United States or Saudi Arabia ? Vote for the TOP Country of the Week !


It was one of the points made by "witchmongers" that the existence of laws against witches proved there were witches. This argument was used by Sir Matthew Hale as late as 1664. Scot says on that point: "Yet I confesse, the customes and lawes almost of all nations doo declare, that all these miraculous works ... were attributed to the power of witches.

Scot's Discovery of Witchcraft: proving the common opinions of Witches contracting with Divels, Spirits, or Familiars; and their power to kill, torment, and consume the bodies of men, women, and children, or other creatures by diseases or otherwise; their flying in the Air, &c.; To be but imaginary Erronious conceptions and novelties; Wherein also the lewde, unchristian practises of Witchmongers, upon aged, melancholy, ignorant and superstitious people in extorting confessions by inhumane terrors and Tortures, is notably detected.

That the witch could be conveyed bodily to these meetings was at first admitted without any question. But as the husbands of accused persons sometimes testified that their wives had not left their beds on the alleged night of meeting, the witchmongers were put to strange shifts by way of accounting for it.

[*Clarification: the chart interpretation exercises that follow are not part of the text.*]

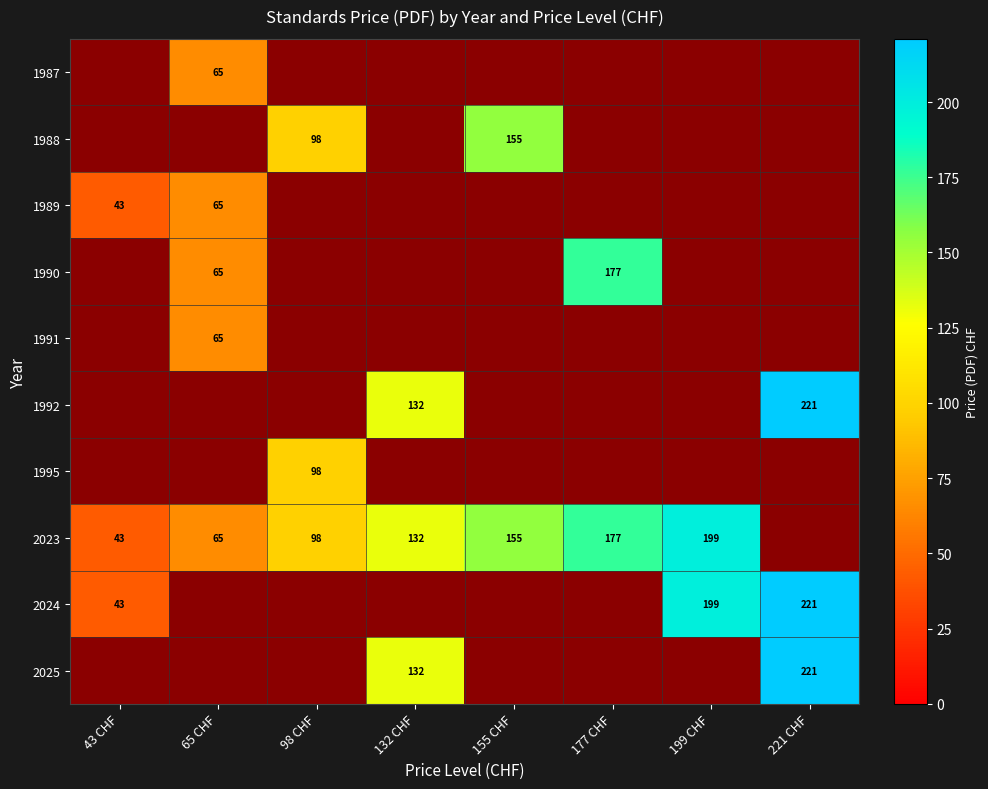

Is it true that 2024 equals 348.0 at 221 CHF?

False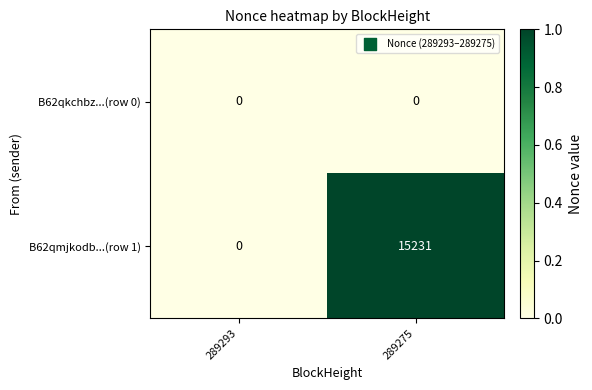

List the labels in order of B62qmjkodb...(row 1) value, smallest first.

289293, 289275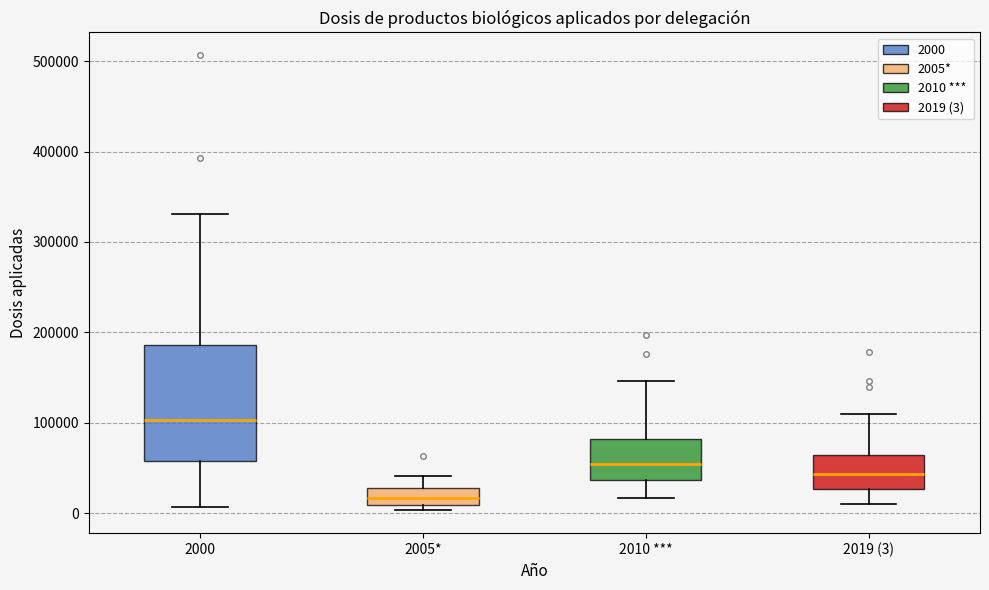

Where does the lower whisker of the box for 2019 (3) end on the y-axis? The values are not printed on the chart, so give them approximately, as read against the axis.

10000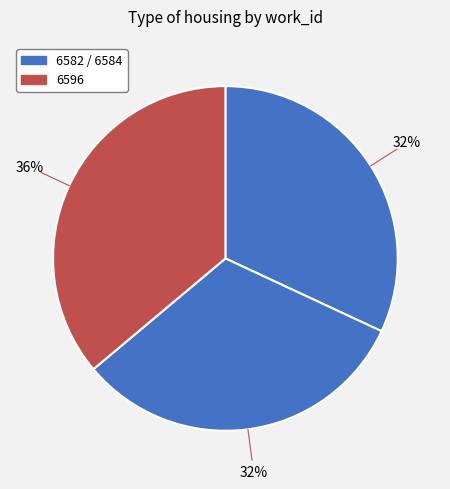

Rank the categories by value from highest to lowest.

6596, 6584, 6582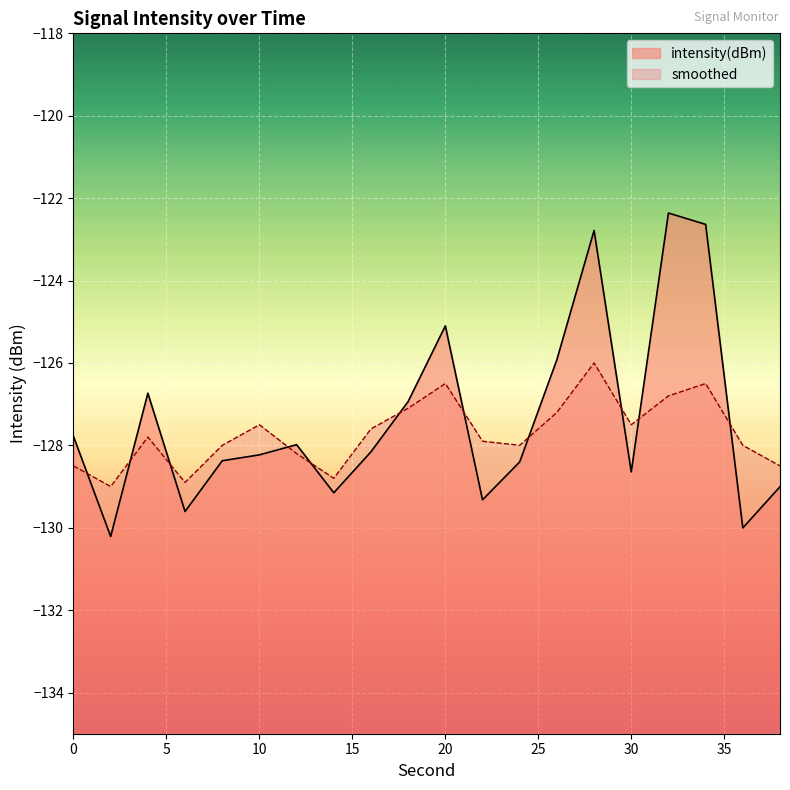

What is the value of the intensity(dBm) point at the 8th from the left?

-129.2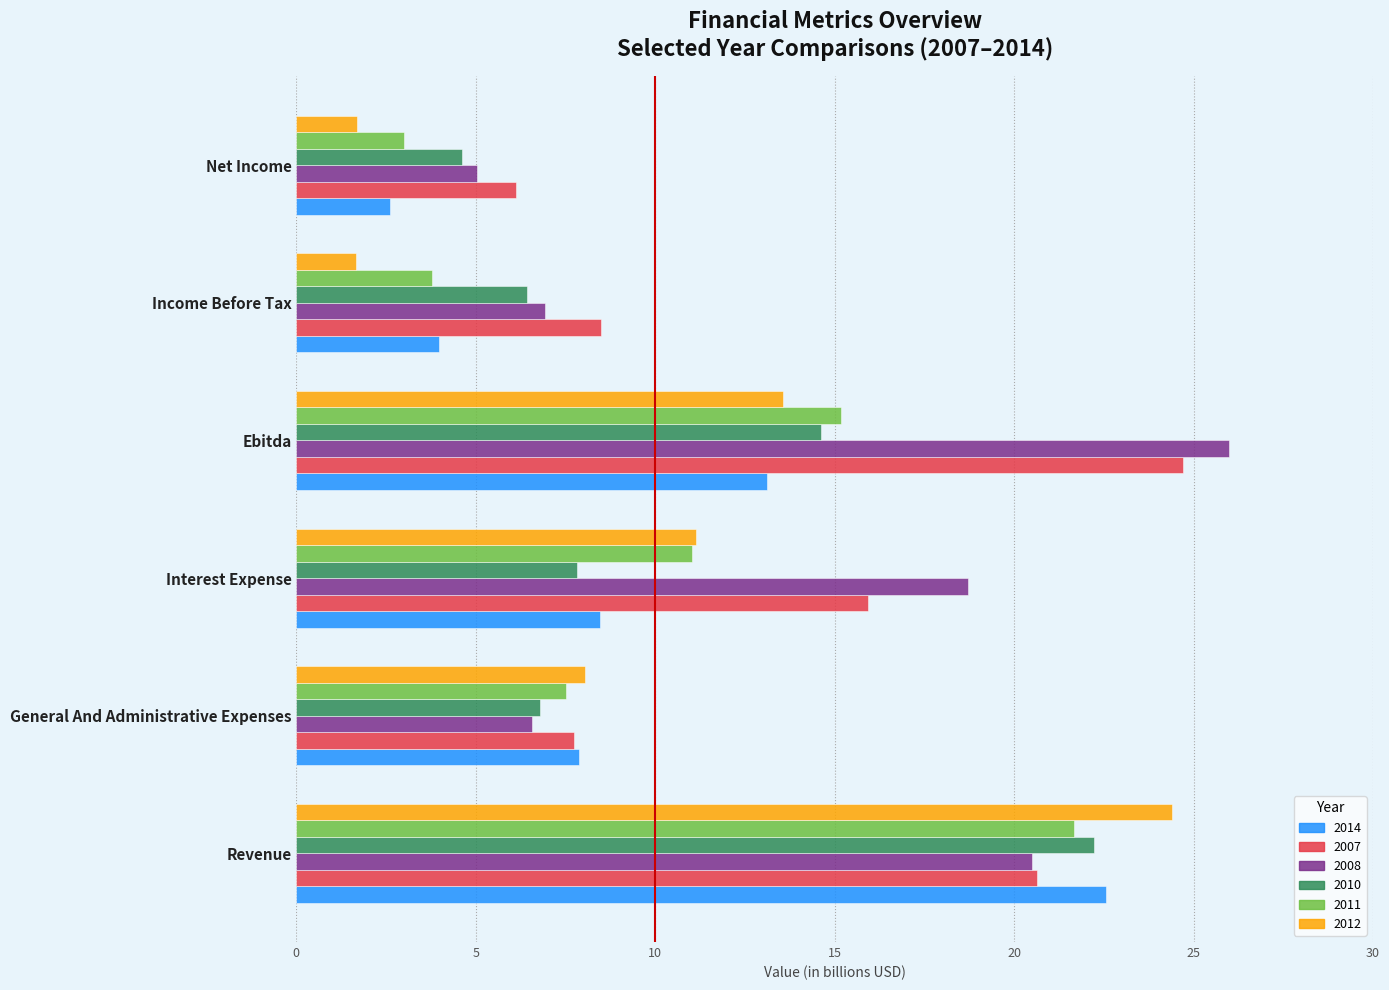

How many data points in 2007 are less than 15?

3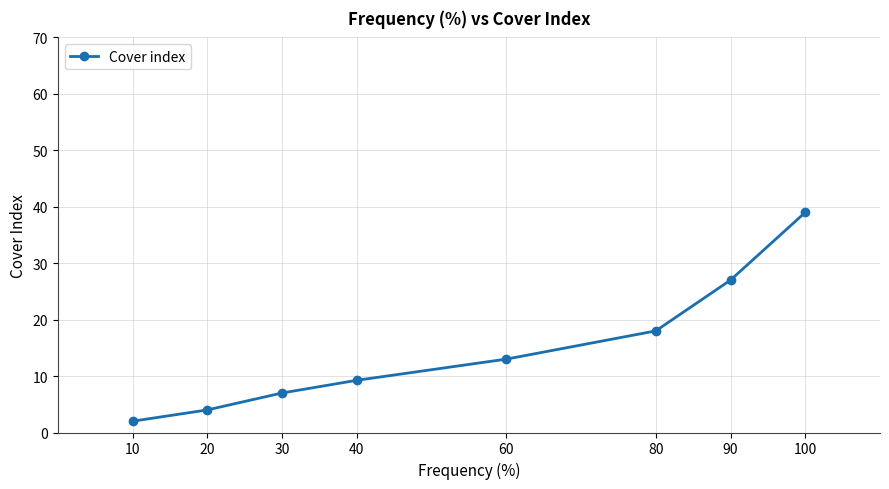

How many lines are shown in the chart?

1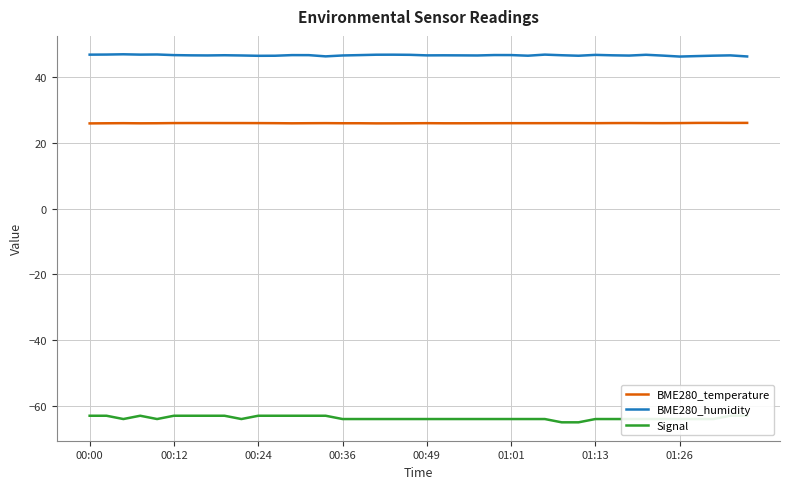

The BME280_temperature series shows 16.9 at 00:49. True or false?

False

The opinions of the opposition are more entertaining, if their works did not have so wide a sale. The physician who wrote to his friend in London poked fun at the witchmongers. It was dangerous to do so, he admitted, "especially in the Country, where to make the least Doubt is a Badge of Infidelity." As for him, he envied the privileges of the town. He proceeded to take up the case of Anne Thorne.